*The problem*. After reading the data below, copy out every line that contains the word "whole".

═══ Task inputs ═══

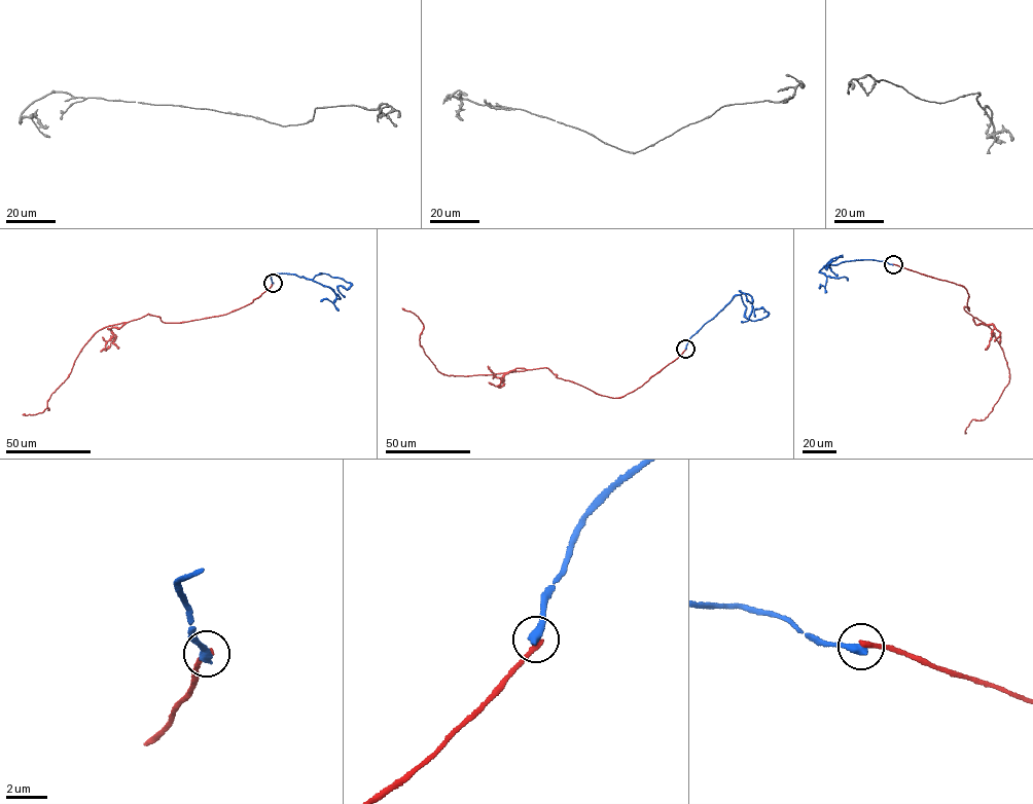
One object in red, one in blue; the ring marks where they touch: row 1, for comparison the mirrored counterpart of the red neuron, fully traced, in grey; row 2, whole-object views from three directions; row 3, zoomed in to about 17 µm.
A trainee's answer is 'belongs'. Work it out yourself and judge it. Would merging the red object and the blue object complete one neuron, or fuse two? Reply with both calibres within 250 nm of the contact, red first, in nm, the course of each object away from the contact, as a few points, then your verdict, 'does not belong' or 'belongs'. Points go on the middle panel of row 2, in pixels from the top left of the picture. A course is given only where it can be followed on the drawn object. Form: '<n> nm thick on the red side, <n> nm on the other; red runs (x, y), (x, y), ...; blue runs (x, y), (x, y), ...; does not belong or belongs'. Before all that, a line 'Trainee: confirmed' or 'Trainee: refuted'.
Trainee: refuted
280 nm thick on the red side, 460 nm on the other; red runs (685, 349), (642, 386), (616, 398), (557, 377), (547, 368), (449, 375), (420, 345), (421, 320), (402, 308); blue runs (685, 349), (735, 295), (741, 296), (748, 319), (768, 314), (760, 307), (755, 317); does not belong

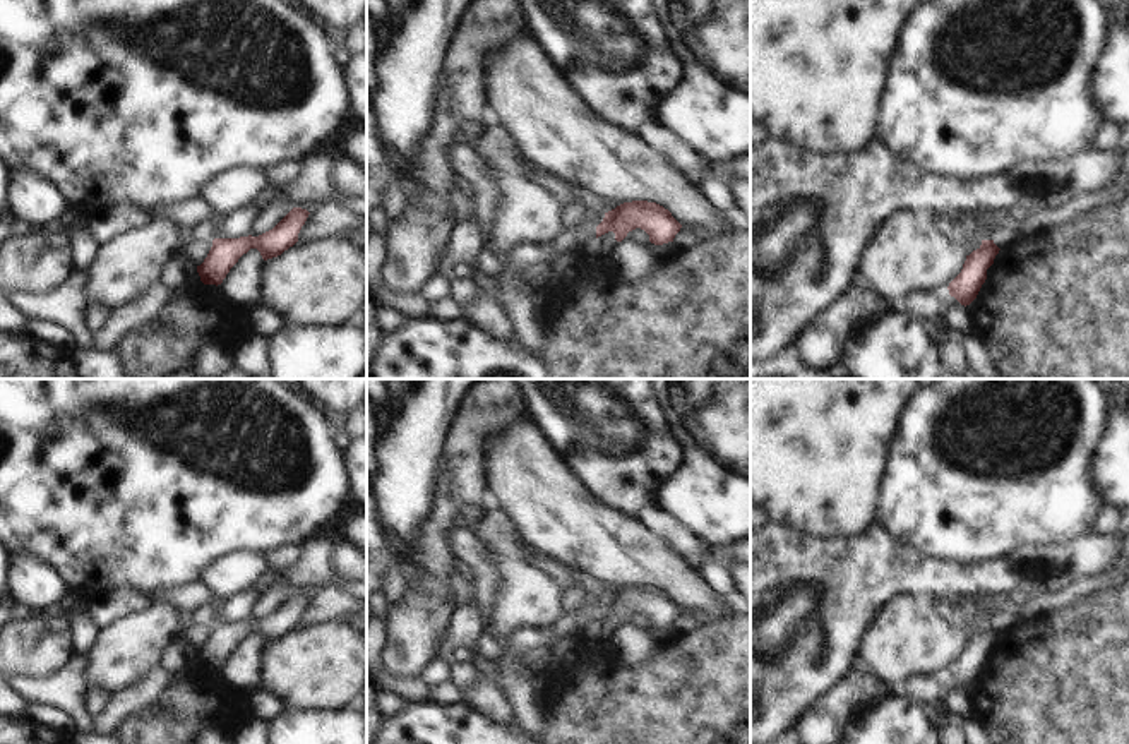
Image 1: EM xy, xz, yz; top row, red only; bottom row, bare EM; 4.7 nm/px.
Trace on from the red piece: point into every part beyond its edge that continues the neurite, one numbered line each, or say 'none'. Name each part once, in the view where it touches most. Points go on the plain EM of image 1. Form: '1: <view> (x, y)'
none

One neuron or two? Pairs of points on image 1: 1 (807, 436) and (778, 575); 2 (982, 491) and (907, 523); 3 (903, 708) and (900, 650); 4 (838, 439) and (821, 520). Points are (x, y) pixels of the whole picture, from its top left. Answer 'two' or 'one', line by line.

═══

*Solved problem*.
One object in red, one in blue; the ring marks where they touch: row 1, for comparison the mirrored counterpart of the red neuron, fully traced, in grey; row 2, whole-object views from three directions; row 3, zoomed in to about 17 µm.
One neuron or two? Pairs of points on image 1: 1 (807, 436) and (778, 575); 2 (982, 491) and (907, 523); 3 (903, 708) and (900, 650); 4 (838, 439) and (821, 520). Points are (x, y) pixels of the whole picture, from its top left. Answer 'two' or 'one', line by line.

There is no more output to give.